When you’re indexing in large batches with a one-shot instance of the analyzer, consider using an unbounded cache:
w = myindex.writer()
# Get the analyzer object from a text field
stem_ana = w.schema["content"].format.analyzer
# Set the cachesize to -1 to indicate unbounded caching
stem_ana.cachesize = -1
# Reset the analyzer to pick up the changed attribute
stem_ana.clear()
# Use the writer to index documents...
The limitmb parameter to whoosh.index.Index.writer() controls the maximum memory (in megabytes) the writer will use for the indexing pool. The higher the number, the faster indexing will be.
The default value of 32 is actually pretty low, considering many people have multiple gigabytes of RAM these days.

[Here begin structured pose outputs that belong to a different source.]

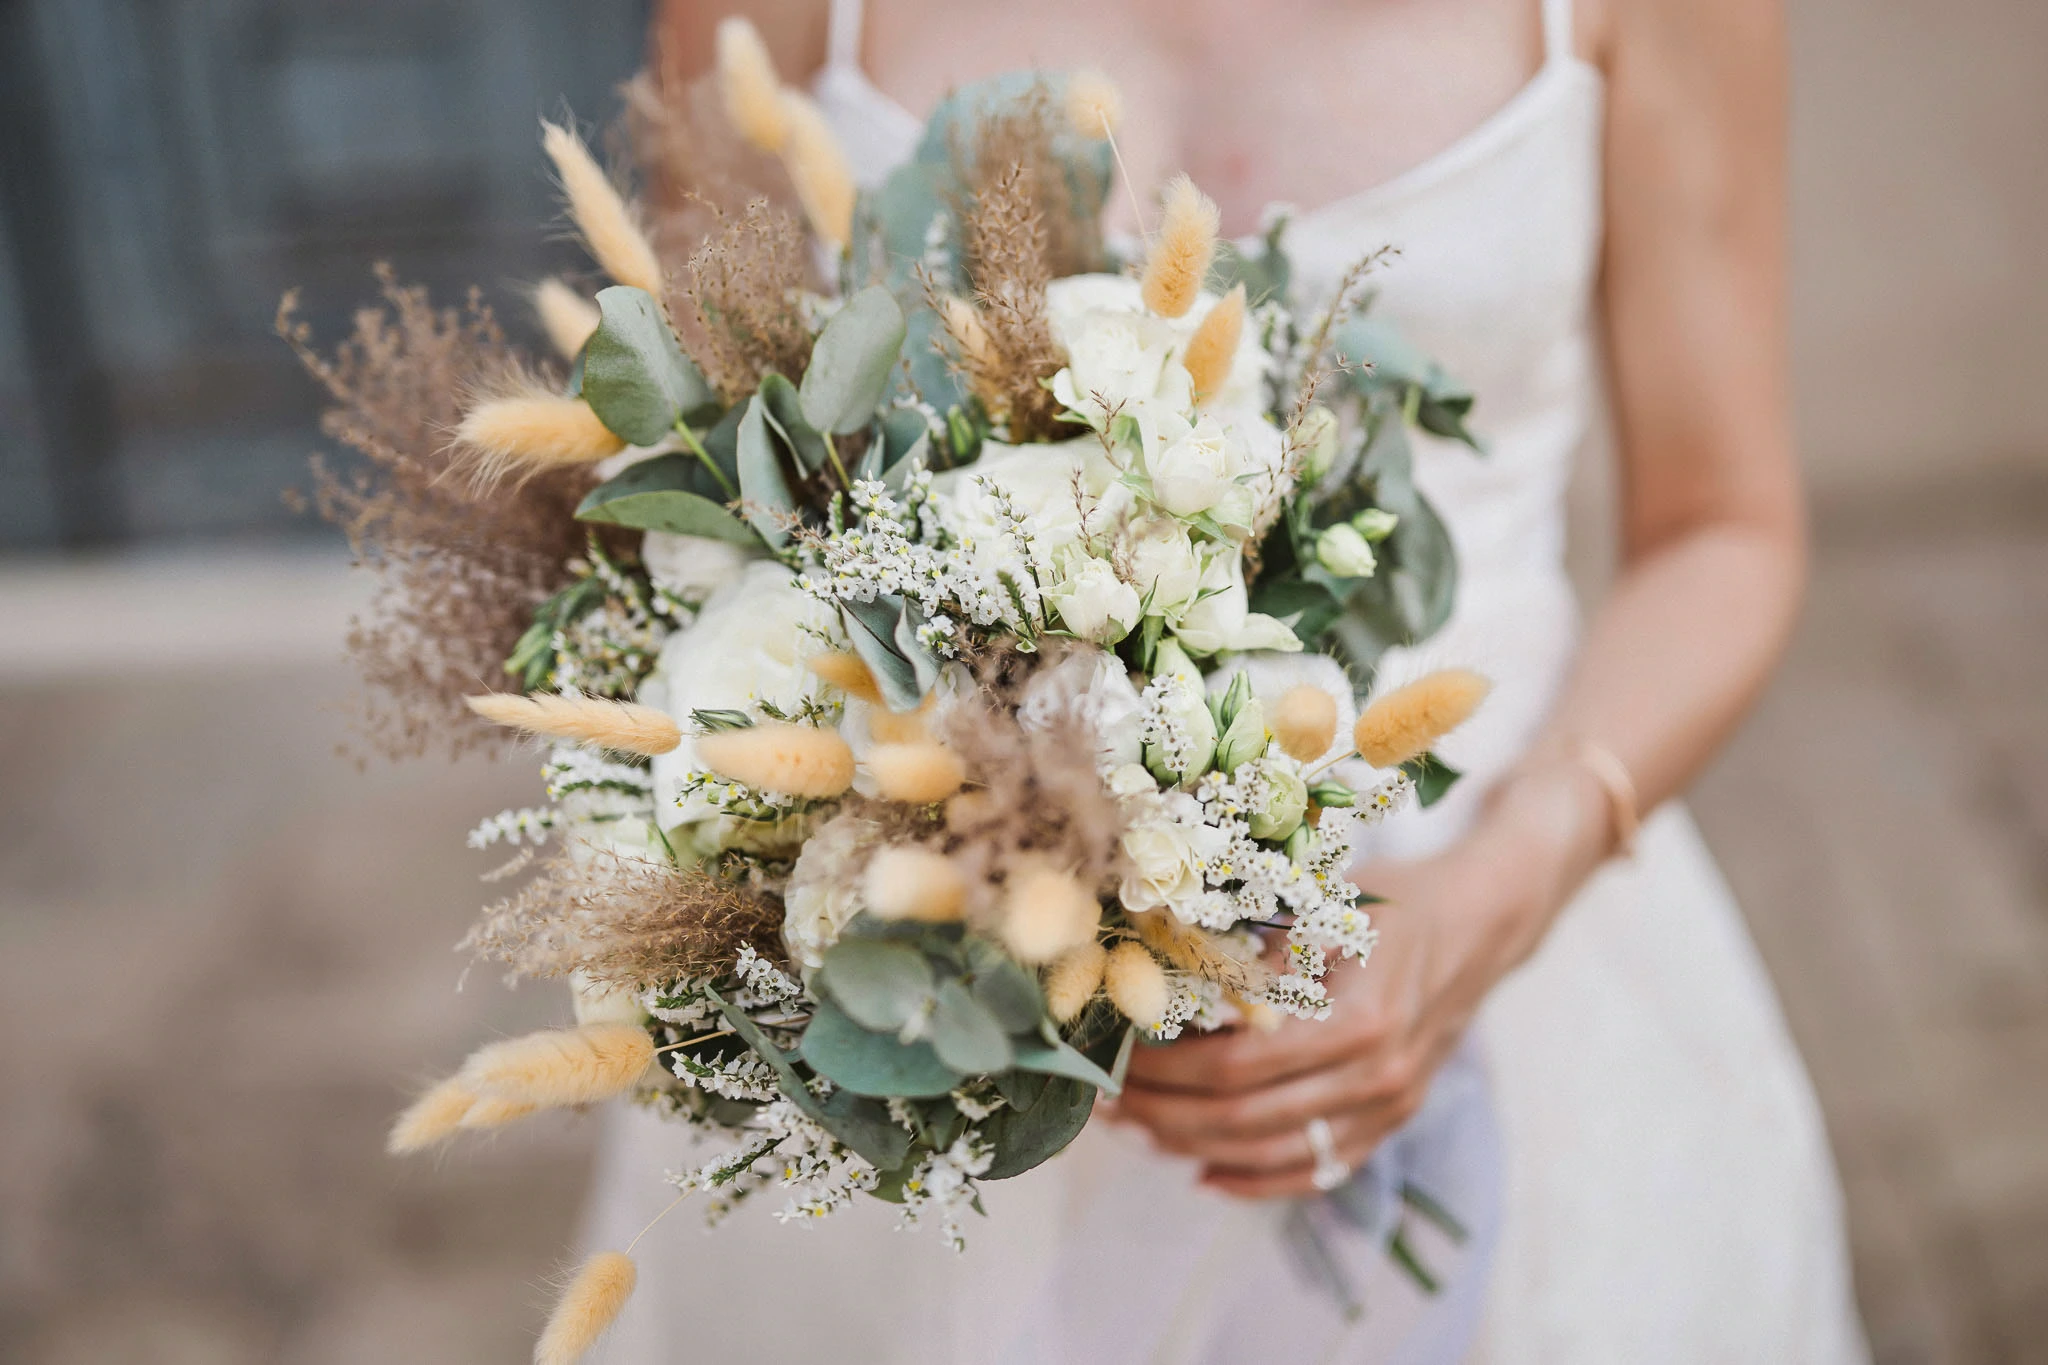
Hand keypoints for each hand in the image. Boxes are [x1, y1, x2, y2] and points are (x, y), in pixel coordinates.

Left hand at [1112, 842, 1539, 1198]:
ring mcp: (1390, 1107)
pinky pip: (1316, 1170)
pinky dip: (1255, 1181)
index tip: (1116, 1059)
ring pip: (1273, 1155)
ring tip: (1140, 1130)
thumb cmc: (1394, 901)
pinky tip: (1204, 1172)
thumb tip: (1157, 977)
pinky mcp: (1392, 1123)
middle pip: (1246, 1119)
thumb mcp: (1322, 906)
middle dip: (1165, 1114)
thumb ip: (1251, 954)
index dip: (1167, 1072)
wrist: (1479, 923)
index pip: (1238, 1066)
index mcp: (1360, 1018)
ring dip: (1195, 1149)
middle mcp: (1379, 1074)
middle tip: (1109, 1100)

Setting it higher can speed up indexing considerably:
from whoosh import index
ix = index.open_dir("indexdir")
writer = ix.writer(limitmb=256)
Note
The actual memory used will be higher than this value because of interpreter overhead (up to twice as much!). It is very useful as a tuning parameter, but not for trying to exactly control the memory usage of Whoosh.
The procs parameter to whoosh.index.Index.writer() controls the number of processors the writer will use for the indexing pool (via the multiprocessing module).
from whoosh import index
ix = index.open_dir(“indexdir”) writer = ix.writer(procs=4)
Note that when you use multiprocessing, the limitmb parameter controls the amount of memory used by each process, so the actual memory used will be limitmb * procs:
# Each process will use a limit of 128 MB, for a total of 512 MB
writer = ix.writer(procs=4, limitmb=128)
The procs parameter causes the default FileWriter to use multiple processors to build the pool, but then still uses a single process to merge the pool into a segment.
You can get much better indexing speed using the MultiSegmentWriter, which instead of a building the pool in parallel uses entirely separate parallel writers. The drawback is that instead of creating a single new segment, MultiSegmentWriter creates a number of new segments equal to the number of processes you you use. For example, if you use procs=4, the writer will create four new segments.
So, while MultiSegmentWriter is much faster than a normal writer, you should only use it for large batch indexing jobs (and perhaps only for indexing from scratch). It should not be the only method you use for indexing, because otherwise the number of segments will increase forever!
To use a MultiSegmentWriter, construct it directly, with your Index as the first argument:
from whoosh import index
from whoosh.filedb.multiproc import MultiSegmentWriter
ix = index.open_dir("indexdir")
writer = MultiSegmentWriter(ix, procs=4, limitmb=128)
As a single data point purely to illustrate the possible relative differences between single processing, a multiprocessing pool, and MultiSegmentWriter, here are the indexing times for the benchmarks/enron.py, indexing over 1 GB of text in over 500 000 email messages, using the three different methods on a Windows machine with limitmb=128:
Default Writer procs=1 : 49m
Default Writer procs=4 : 32m
MultiSegmentWriter procs=4 : 13m